Keempat, di tingkat lokal, Peraturan Daerah Kota Bandung tentang Ketertiban, Kebersihan, dan Lingkungan Hidup (termasuk perda pengelolaan sampah dan limbah) dengan jelas melarang pembakaran atau pengolahan limbah yang mencemari udara dan mengganggu kesehatan masyarakat. Pelanggaran perda bukan persoalan kecil—ia adalah pintu masuk penegakan hukum yang paling dekat dengan warga.

 

Namun negara kerap berlindung di balik frasa “menunggu hasil uji emisi”. Seolah-olah selama hasil itu belum keluar, racun boleh tetap dihirup. Padahal hukum lingkungan menganut prinsip kehati-hatian (precautionary principle): ketika ada dugaan kuat bahaya serius terhadap lingkungan dan kesehatan, penghentian sementara kegiatan adalah kewajiban, bukan opsi.

 

Ali menyampaikan kemarahannya dengan sarkas yang pahit: mengundang lurah, camat, dan pejabat dinas lingkungan hidup untuk tinggal bersamanya, menghirup udara yang sama, membawa anak dan istri mereka. Sebuah sindiran keras tentang empati yang hilang dari birokrasi. Negara yang baik bukan negara yang menunggu warganya sakit, tetapi negara yang mencegah warganya diracun.

 

Ketika jalur administratif terasa buntu, Ali menyatakan akan membawa isu ini ke tingkat yang lebih luas: pers, WALHI, bahkan Greenpeace. Langkah ini bukan berlebihan. Pencemaran plastik adalah kejahatan lintas batas, musuh global yang dibenci dunia. Ia merusak udara, tanah, dan masa depan generasi berikutnya. Dalam konteks ini, Cirateun bukan lagi sekadar nama kampung—ia adalah cermin kecil dari kegagalan besar.

 

Lebih jauh, Ali mengingatkan bahwa perusakan lingkungan bukan hanya pelanggaran hukum positif, tetapi juga pelanggaran moral dan agama.

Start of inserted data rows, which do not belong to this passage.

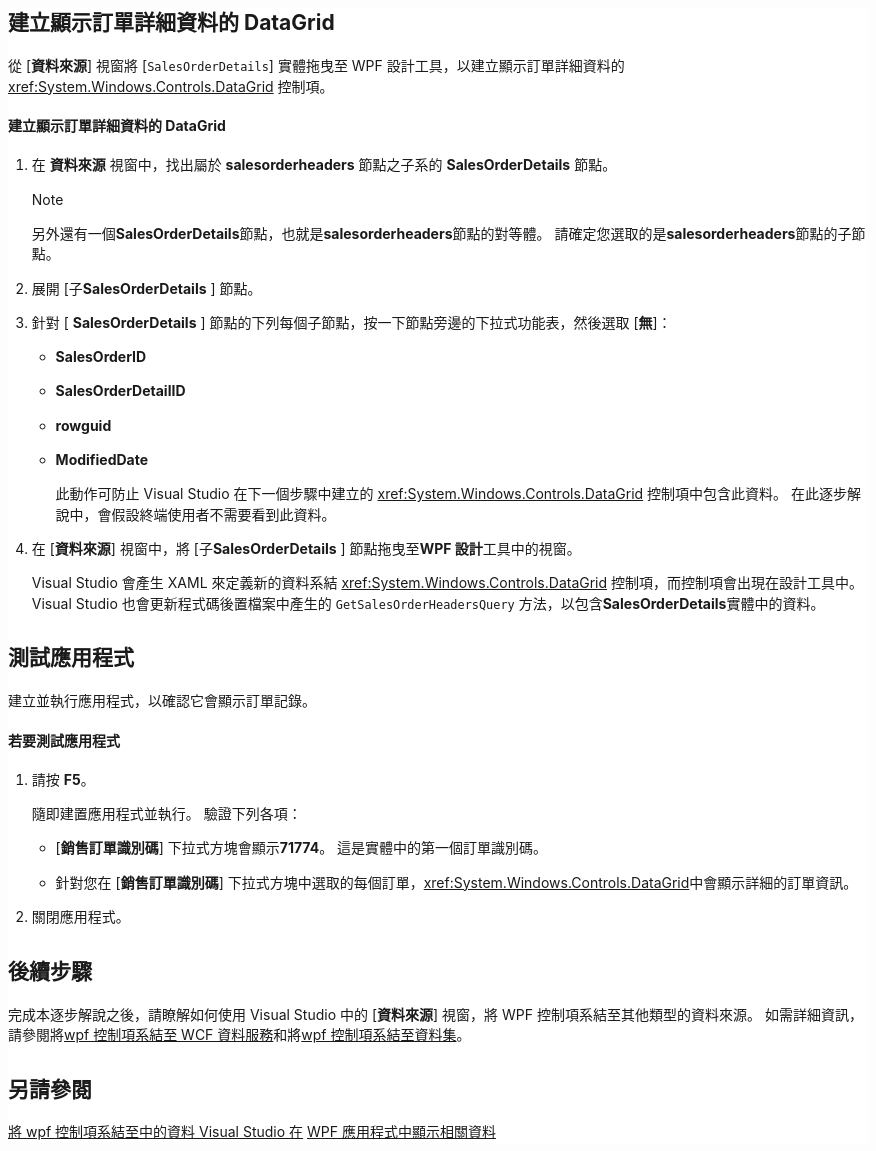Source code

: ## <a name="creating-a-datagrid-that-displays-the-order-details"></a>建立顯示訂單詳細資料的 DataGrid
 從 [**資料來源**] 視窗將 [`SalesOrderDetails`] 實體拖曳至 WPF 設計工具，以建立顯示訂單詳細資料的 <xref:System.Windows.Controls.DataGrid> 控制項。

#### <a name="to-create-a-datagrid-that-displays-the-order-details"></a>建立顯示訂單詳細資料的 DataGrid

1. 在 **資料來源** 視窗中，找出屬於  **salesorderheaders**  節點之子系的  **SalesOrderDetails**  節點。

   > [!NOTE]
   > 另外還有一個**SalesOrderDetails**節點，也就是**salesorderheaders**節點的對等體。 請確定您選取的是**salesorderheaders**節點的子節點。

2. 展開 [子**SalesOrderDetails** ] 節點。

3. 針對 [ **SalesOrderDetails** ] 節點的下列每個子節點，按一下節點旁邊的下拉式功能表，然後選取 [**無**]：

   - **SalesOrderID**

   - **SalesOrderDetailID**

   - **rowguid**

   - **ModifiedDate**

     此動作可防止 Visual Studio 在下一個步驟中建立的 <xref:System.Windows.Controls.DataGrid> 控制項中包含此資料。 在此逐步解說中，會假設終端使用者不需要看到此資料。

4. 在 [**資料來源**] 視窗中，將 [子**SalesOrderDetails** ] 節點拖曳至**WPF 設計**工具中的視窗。

    Visual Studio 會產生 XAML 來定義新的資料系結 <xref:System.Windows.Controls.DataGrid> 控制項，而控制項會出現在設計工具中。 Visual Studio 也會更新程式碼後置檔案中產生的 `GetSalesOrderHeadersQuery` 方法，以包含**SalesOrderDetails**實體中的資料。

## <a name="testing-the-application"></a>測試應用程式
 建立並執行應用程式，以確認它會顯示訂單記錄。

#### <a name="to-test-the-application"></a>若要測試應用程式

1. 請按 **F5**。

     隨即建置應用程式並執行。 驗證下列各項：

    - [**銷售訂單識別碼**] 下拉式方塊會顯示**71774**。 這是實體中的第一個訂單識別碼。

    - 針對您在 [**銷售訂單識別碼**] 下拉式方塊中選取的每個訂單，<xref:System.Windows.Controls.DataGrid>中會顯示詳細的訂單資訊。

2. 關閉應用程式。

## <a name="next-steps"></a>後續步驟
 完成本逐步解說之後，請瞭解如何使用 Visual Studio 中的 [**資料來源**] 視窗，將 WPF 控制項系結至其他類型的資料來源。 如需詳細資訊，請參閱將[wpf 控制項系結至 WCF 資料服務](../data-tools/bind-wpf-controls-to-a-wcf-data-service.md)和將[wpf 控制項系結至資料集](../data-tools/bind-wpf-controls-to-a-dataset.md)。

## <a name="see-also"></a>另請參閱
 [將 wpf 控制項系結至中的資料 Visual Studio 在](../data-tools/bind-wpf-controls-to-data-in-visual-studio1.md) [WPF 應用程式中顯示相關資料](../data-tools/display-related-data-in-wpf-applications.md)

Semua ajaran agama menolak perusakan bumi. Maka ketika hukum negara lamban, nurani seharusnya bergerak lebih cepat.

 

Kasus ini pada akhirnya bukan soal video, bukan soal siapa bertanya solusi kepada siapa. Ini soal negara yang diuji keberpihakannya: berpihak pada warga yang ingin menghirup udara bersih, atau pada pelaku yang berlindung di balik izin setengah matang dan prosedur yang diperlambat.

 

Jika hukum tetap diabaikan, maka benar kata Ali, "perkara ini tak akan berhenti di tingkat RT, RW, atau kelurahan. Ia akan naik, terus naik—hingga hukum dipaksa berbicara, dan negara tak lagi bisa pura-pura tidak mencium bau racun di udara."